La scuola, dunque, è oggi una conquista e la sua riapertura una scommessa sulla futura crescita del Paese. Una scommessa che vinceremo solo se ci impegneremo, con senso di responsabilità, al rispetto di tutte quelle regole che possono preservarci dal ritorno dell'epidemia. I ragazzi devono imparare che il distanziamento non è una forma di prevaricazione, ma una scelta consapevole, al fine di preservare sé stessi, i propri amici, gli affetti più cari dal rischio di contagio. I genitori non devono scaricare tutta la responsabilità sulla scuola, ma assumersi il compito di preparare i loro figli a tenere un comportamento responsabile anche quanto ritornano a casa. Gli insegnanti devono sentirsi protagonisti di un momento unico nella storia del Paese, in cui a loro affidiamo la crescita culturale e la salute dei nostri figli e dei nostri nipoti.
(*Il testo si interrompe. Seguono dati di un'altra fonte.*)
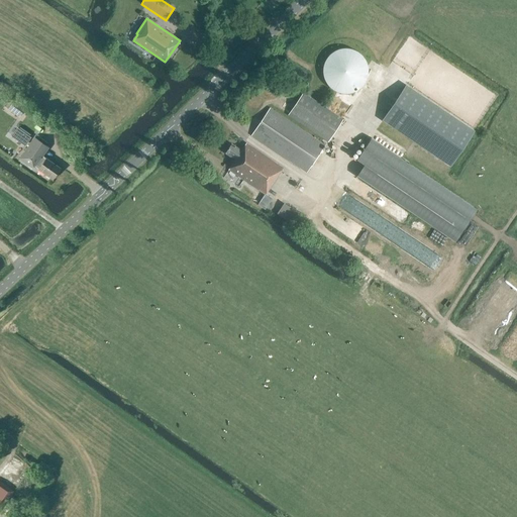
[(357,94),(367,55),(345,49),(341,66),(346,67),(344,75),(330,71),(326,87),(357,94)]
Ma soprattutto devono rappresentare un esempio di senso del dovere, di spirito di sacrificio, ben lontano dal modello dei pochi che approfitteranno di questo momento per rimanere a casa adducendo comode giustificazioni. I giovani ci guardano e attendono da noi indicazioni serie sui modelli di riferimento necessari per affrontare questo momento anche per loro incerto e difficile. Un momento nel quale anche un gesto consueto ed affettuoso come quello del saluto, dell'abbraccio, del bacio, deve essere limitato e controllato. Il laboratorio di negoziazione della Luiss, ad esempio, per superare la dissonanza emotiva tra desiderio di umanità e istinto di protezione, ha suggerito di adottare, e non solo nell'incontro che oggi ci sarà con gli studenti per l'inizio dell'anno accademico, il "saluto" del porcospino" come nuovo – e speriamo temporaneo – modello di interazione sociale: portarsi la mano sul cuore, protenderla verso l'altro e guardarsi negli occhi. Tre momenti molto significativi, che si susseguono indicando la sede degli affetti da cui sgorga il saluto, sottolineando l'altruismo della scelta di non avvicinarsi perché si può "pungere" qualcuno e restituendo centralità allo sguardo. In un momento in cui il volto è coperto dalle mascherine e non può mostrare il sorriso con cui accogliamo l'incontro con gli amici, con i nostri cari, con gli anziani

nonni, facciamo parlare gli occhi. Mostreremo così che senso di responsabilità e rispetto delle regole segnano la strada sulla quale i nostri giovani devono inoltrarsi e proseguire se vogliono superare questa difficilissima prova e contribuire alla ricostruzione del Paese.